Opportunity for Sculptors

Accepting Entries: May 2 to September 5 (received deadline)

The Washington Sculptors Group has a call out for "Aquifer," a sculpture exhibition to be held at the Edison Place Gallery (701 8th Street, NW Washington, DC 20001) and co-curated by my good friends Deborah McLeod and J.W. Mahoney.

The exhibition is open to members of Washington Project for the Arts and Washington Sculptors Group. Artists who are not current members may join either or both organizations. New members may request a membership form by contacting WPA at or WSG at

For more info or details visit the The Washington Sculptors Group website.

New Look

Yes boys and girls... after five years with one of Blogger's earliest templates, I finally took the plunge and switched to a new template in order to allow comments.

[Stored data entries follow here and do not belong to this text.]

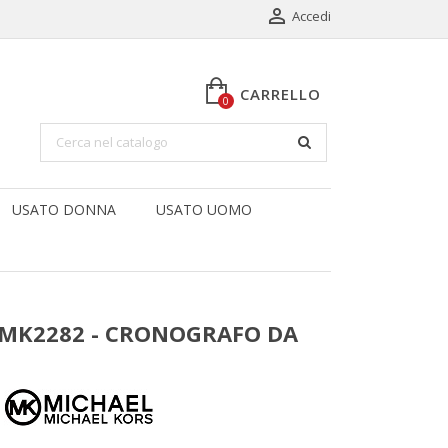

Accedi
CARRELLO
0
USATO DONNA
USATO UOMO
MK2282 - CRONOGRAFO DA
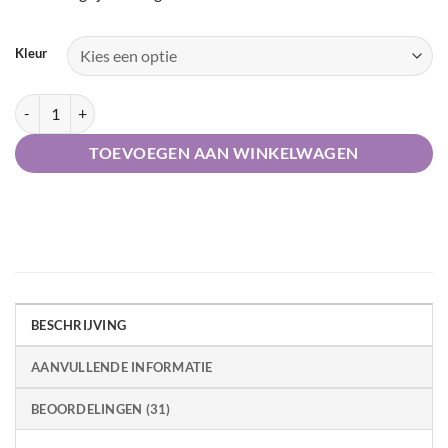
Kleur
Keune Semi Color haarkleuring aantal
TOEVOEGEN AAN WINKELWAGEN
BESCHRIJVING
AANVULLENDE INFORMATIE
BEOORDELINGEN (31)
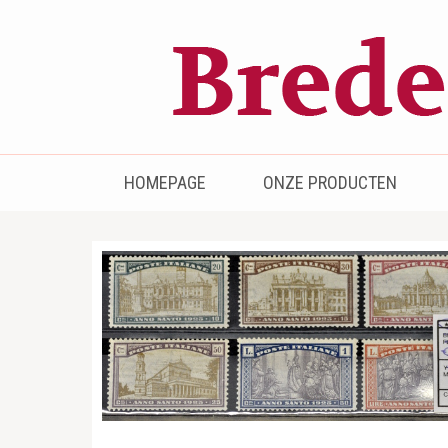
Bredenhof
Postzegels en munten
HOMEPAGE
ONZE PRODUCTEN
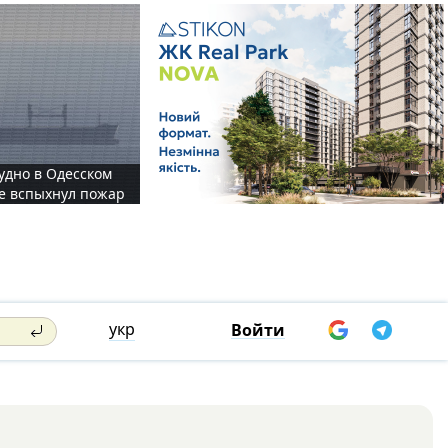
судно в Одесском
те вспыхнул пожар
укр
Войти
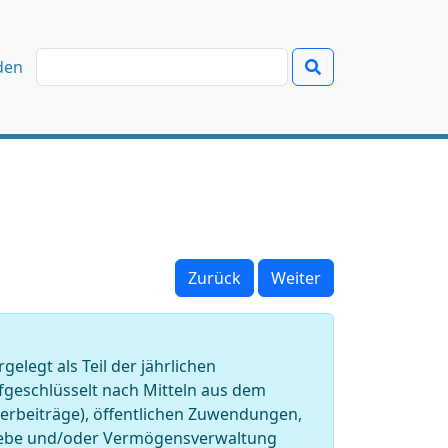
den
Zurück
Weiter
legt als Teil der jährlichen
geschlüsselt nach Mitteln aus dem
rderbeiträge), öffentlichen Zuwendungen,
riebe und/oder Vermögensverwaltung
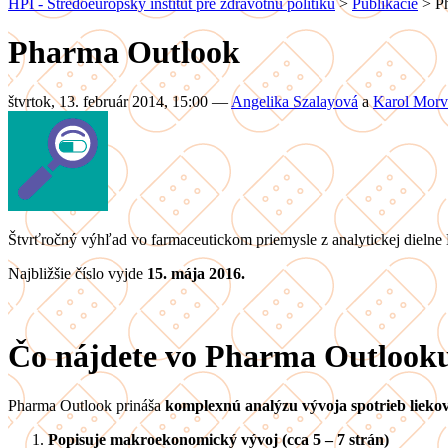
HPI - Stredoeurópsky inštitút pre zdravotnú politiku
>
Publikácie
>
P
Pharma Outlook
štvrtok, 13. február 2014, 15:00
—
Angelika Szalayová
a
Karol Morv
Štvrťročný výhľad vo farmaceutickom priemysle z analytickej dielne
Najbližšie číslo vyjde
15. mája 2016.
Čo nájdete vo Pharma Outlook
Pharma Outlook prináša
komplexnú analýzu vývoja spotrieb lieko
Popisuje makroekonomický vývoj (cca 5 – 7 strán)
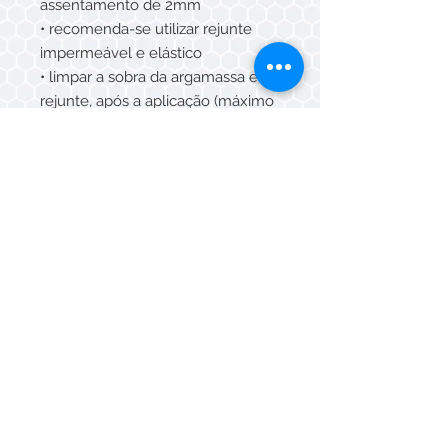
assentamento de 2mm
• recomenda-se utilizar rejunte
impermeável e elástico
• limpar a sobra da argamassa e do
rejunte, após a aplicação (máximo
15 min) com esponja umedecida e
pano seco.
CUIDADOS E MANUTENÇÃO
• Para limpeza diária, utilize água e
detergente neutro.
• Não utilizar produtos de limpeza
que contenham ÁCIDO
FLUORÍDRICO
SUGESTÃO DE USO
• Áreas externas (fachadas) e áreas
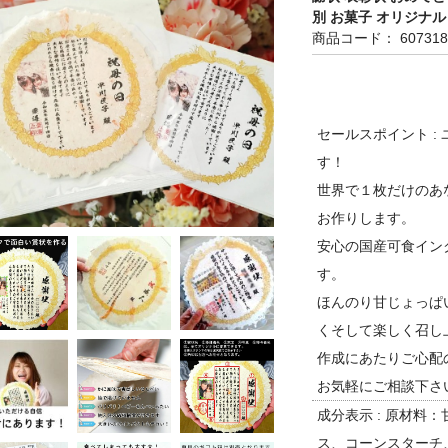
別 お菓子 オリジナル
商品コード： 607318
セールスポイント :
す！
世界で１枚だけのあ
お作りします。
安心の国産可食イン
す。
ほんのり甘じょっぱ
くそして楽しく召し
作成にあたりご心配
お気軽にご相談下さい⇒
成分表示 : 原材料
ス、コーンスターチ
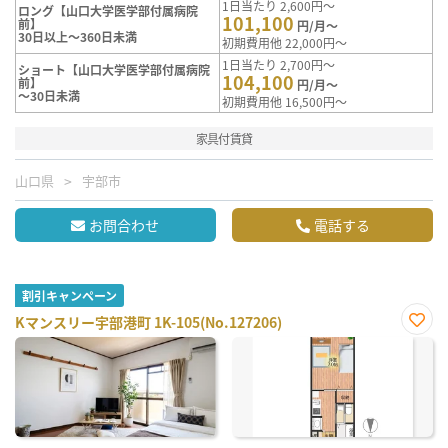
1日当たり 2,600円～
ロング【山口大学医学部付属病院
101,100
前】
円/月～
30日以上～360日未満
初期費用他 22,000円～
1日当たり 2,700円～
ショート【山口大学医学部付属病院
104,100
前】
円/月～
～30日未満
初期費用他 16,500円～
家具付賃貸
山口県
宇部市
お問合わせ
電話する
割引キャンペーン
Kマンスリー宇部港町 1K-105(No.127206)
お気
に入
り登
録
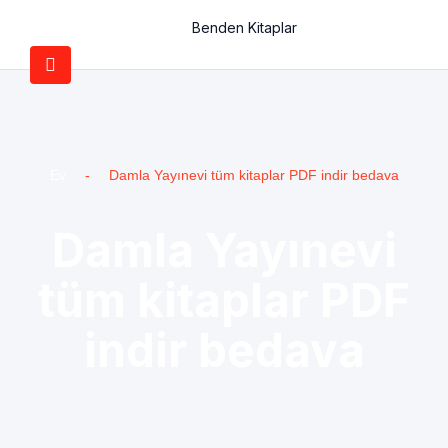
Benden Kitaplar
Ev
-
Damla Yayınevi tüm kitaplar PDF indir bedava
Damla Yayınevi
tüm kitaplar PDF
indir bedava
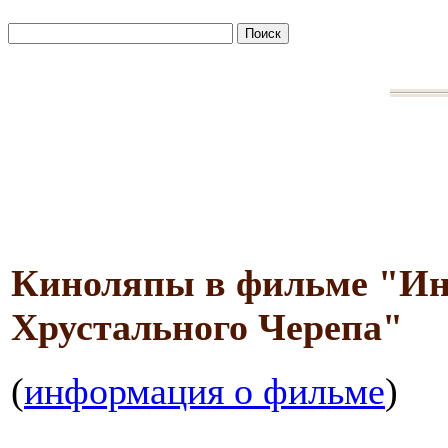
Киноляпы в фильме "Ин
Хрустального Черепа"
(
информация о фильме
)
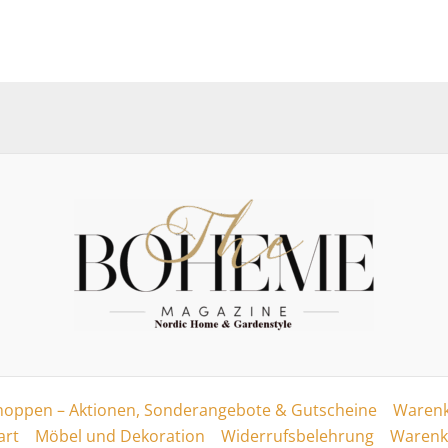
hoppen – Aktionen, Sonderangebote & Gutscheine
Warenk
art
Möbel und Dekoration
Widerrufsbelehrung
Warenk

You see, for quite a while I have been struggling to add comments to this blog; without an iota of success.

So then I decided to do a little research and quickly found out that my 2003 vintage blog template didn't support comments and that the only solution was to switch to a new one.

And so, countless hours later, here it is! Expects a few visual tweaks here and there.